Background: Rising healthcare costs and demand call for better identification of individuals at risk of high-cost healthcare use. Few prediction models use detailed survey data or address persistent high-cost use in the general population. This study aimed to develop and externally validate prediction models for all-cause single-year and persistent high-cost healthcare use, and to assess whether adding survey data to administrative registry data improved performance.
Methods: This was a prognostic study based on two population-based cohorts, the Trøndelag Health Study (HUNT4; model development) and the Tromsø Study (Tromsø7; external validation), linked to prospectively collected health registry data from primary and secondary care. Outcomes were (1) single-year high-cost use, defined as being in the top 25% of total healthcare costs in year one after survey completion, and (2) persistent high-cost use, defined as being in the top 25% in both years one and two. Predictors included self-reported sociodemographic and health-related variables and health registry data (prior-year costs and a morbidity index). Logistic regression models were developed for each outcome and internally validated via five-fold cross-validation. Model performance was assessed through discrimination and calibration. XGBoost models were trained and tested for benchmarking. External validation applied the developed models without refitting. We also developed and validated registry-only and survey-only models to compare performance against the full model.

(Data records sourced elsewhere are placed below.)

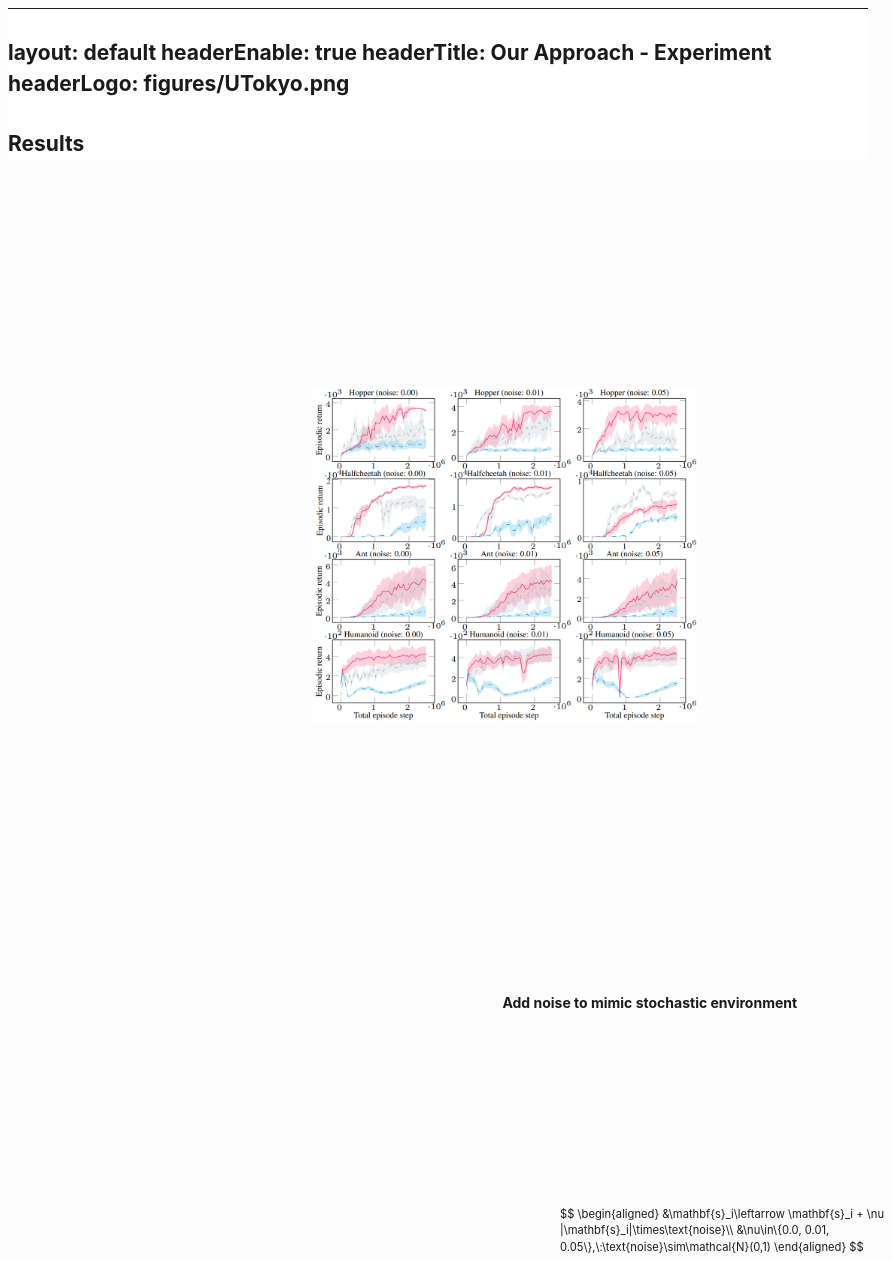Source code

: <v-click>
<div style="font-size: 1.0em; position: absolute; top: 52%; left: 54%; width: 320px;">
  <strong>Add noise to mimic stochastic environment</strong>
</div>
<div style="font-size: 0.8em; position: absolute; top: 63%; left: 60% ;">
$$
\begin{aligned}
&\mathbf{s}_i\leftarrow \mathbf{s}_i + \nu |\mathbf{s}_i|\times\text{noise}\\
&\nu\in\{0.0, 0.01, 0.05\},\:\text{noise}\sim\mathcal{N}(0,1)
\end{aligned}
$$
</div>
</v-click>


---
layout: default
headerEnable: true
headerTitle: Our Approach - Experiment
headerLogo: figures/UTokyo.png
---

## Results

<figure style="position: absolute; top: 20%; left: 30%">
  <img src="./figures/result.png" style="width: 65%;">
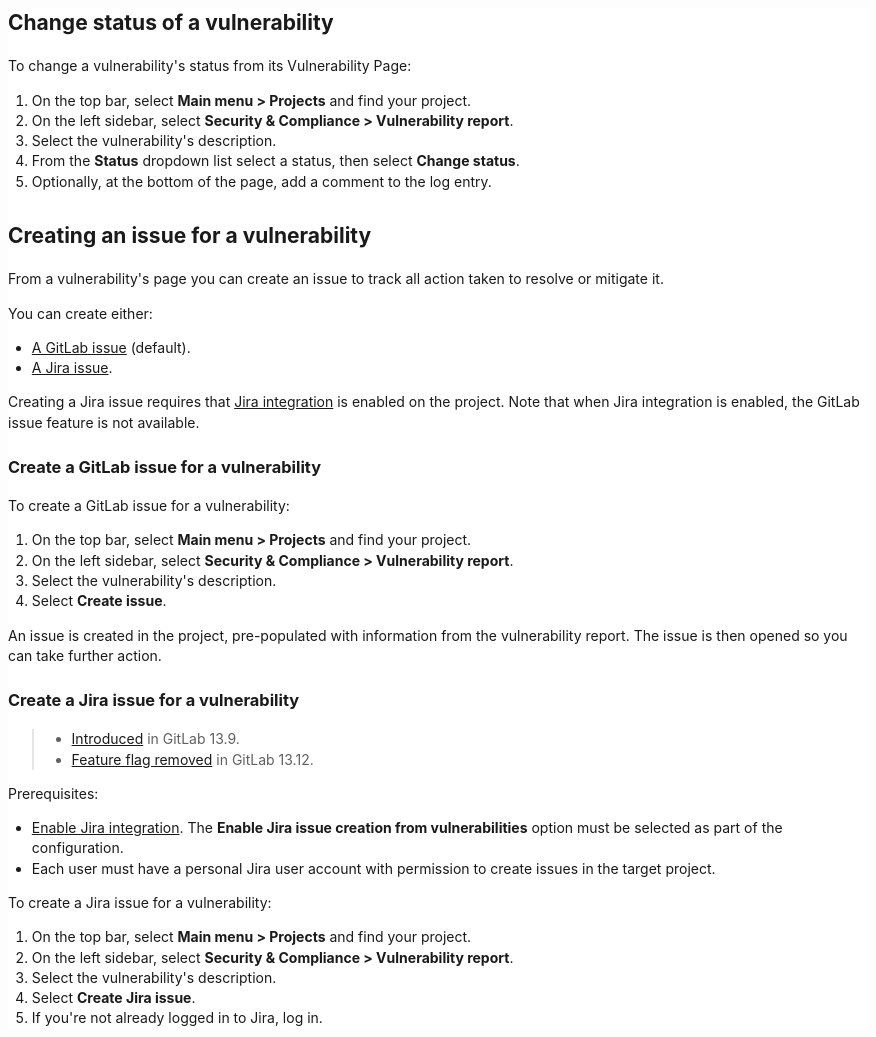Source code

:## Change status of a vulnerability

To change a vulnerability's status from its Vulnerability Page:

1. On the top bar, select **Main menu > Projects** and find your project.
1. On the left sidebar, select **Security & Compliance > Vulnerability report**.
1. Select the vulnerability's description.
1. From the **Status** dropdown list select a status, then select **Change status**.
1. Optionally, at the bottom of the page, add a comment to the log entry.

## Creating an issue for a vulnerability

From a vulnerability's page you can create an issue to track all action taken to resolve or
mitigate it.

You can create either:

- [A GitLab issue](#create-a-gitlab-issue-for-a-vulnerability) (default).
- [A Jira issue](#create-a-jira-issue-for-a-vulnerability).

Creating a Jira issue requires that
[Jira integration](../../../integration/jira/index.md) is enabled on the project. Note
that when Jira integration is enabled, the GitLab issue feature is not available.

### Create a GitLab issue for a vulnerability

To create a GitLab issue for a vulnerability:

1. On the top bar, select **Main menu > Projects** and find your project.
1. On the left sidebar, select **Security & Compliance > Vulnerability report**.
1. Select the vulnerability's description.
1. Select **Create issue**.

An issue is created in the project, pre-populated with information from the vulnerability report.
The issue is then opened so you can take further action.

### Create a Jira issue for a vulnerability

> - [Introduced](https://gitlab.com/groups/gitlab-org/-/epics/4677) in GitLab 13.9.
> - [Feature flag removed](https://gitlab.com/gitlab-org/gitlab/-/issues/283850) in GitLab 13.12.

Prerequisites:

- [Enable Jira integration](../../../integration/jira/index.md). The **Enable Jira issue creation
  from vulnerabilities** option must be selected as part of the configuration.
- Each user must have a personal Jira user account with permission to create issues in the target
  project.

To create a Jira issue for a vulnerability:

1. On the top bar, select **Main menu > Projects** and find your project.
1. On the left sidebar, select **Security & Compliance > Vulnerability report**.
1. Select the vulnerability's description.
1. Select **Create Jira issue**.
1. If you're not already logged in to Jira, log in.
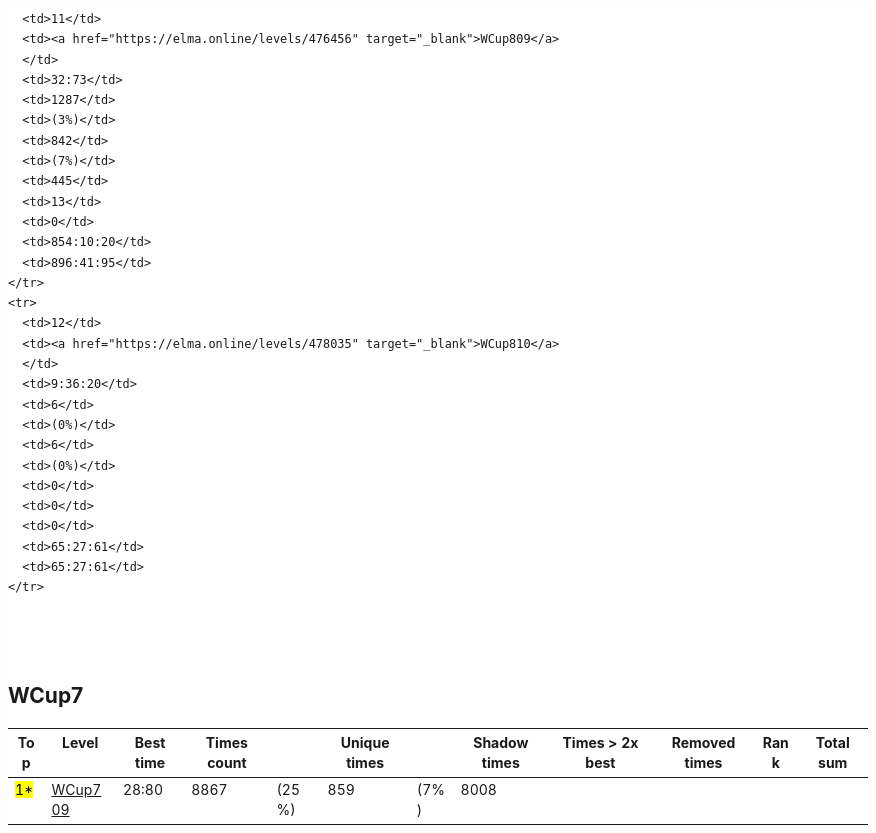       <td>11</td>
      <td><a href="https://elma.online/levels/476456" target="_blank">WCup809</a>
      </td>
      <td>32:73</td>
      <td>1287</td>
      <td>(3%)</td>
      <td>842</td>
      <td>(7%)</td>
      <td>445</td>
      <td>13</td>
      <td>0</td>
      <td>854:10:20</td>
      <td>896:41:95</td>
    </tr>
    <tr>
      <td>12</td>
      <td><a href="https://elma.online/levels/478035" target="_blank">WCup810</a>
      </td>
      <td>9:36:20</td>
      <td>6</td>
      <td>(0%)</td>
      <td>6</td>
      <td>(0%)</td>
      <td>0</td>
      <td>0</td>
      <td>0</td>
      <td>65:27:61</td>
      <td>65:27:61</td>
    </tr>
  </tbody>
</table>
<br/>
<br/>
  
## WCup7
<table>
  <thead>
    <th>Top</th>
    <th>Level</th>
    <th>Best time</th>
    <th>Times count</th>
    <th></th>
    <th>Unique times</th>
    <th></th>
    <th>Shadow times</th>
    <th>Times > 2x best</th>
    <th>Removed times</th>
    <th>Rank</th>
    <th>Total sum</th>
  </thead>
  <tbody>
    <tr>
      <td>
        <mark>1*</mark>
      </td>
      <td><a href="https://elma.online/levels/376749" target="_blank">WCup709</a>
      </td>
      <td>28:80</td>
      <td>8867</td>
      <td>(25%)</td>
      <td>859</td>
      <td>(7%)</td>
      <td>8008</td>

Results: The development cohort included 42,049 individuals, and the external validation cohort included 20,942. In internal validation, the full logistic regression model achieved C-statistics of 0.79 (95% CI 0.78–0.79) for single-year high-cost use and 0.83 (95% CI 0.83–0.84) for persistent high-cost use. Corresponding C-statistics in external validation were 0.78 (95% CI 0.77–0.78) and 0.82 (95% CI 0.81–0.83). The models appeared well-calibrated on calibration plots. Full models showed significantly higher C-statistics than registry-only models (p < 0.001).
Conclusion: Prediction models for identifying all-cause single-year high-cost and persistent high-cost healthcare use in the general adult population were developed and validated, showing good discrimination and calibration. The models can inform targeted preventive strategies and population health management. Incorporating self-reported survey data improved predictive performance, supporting the use of combining data sources for risk stratification.
Supplementary Information: The online version contains supplementary material available at 10.1186/s12913-026-14295-7.
Keywords: Health expenditures; Healthcare utilisation; High-cost users; Prediction.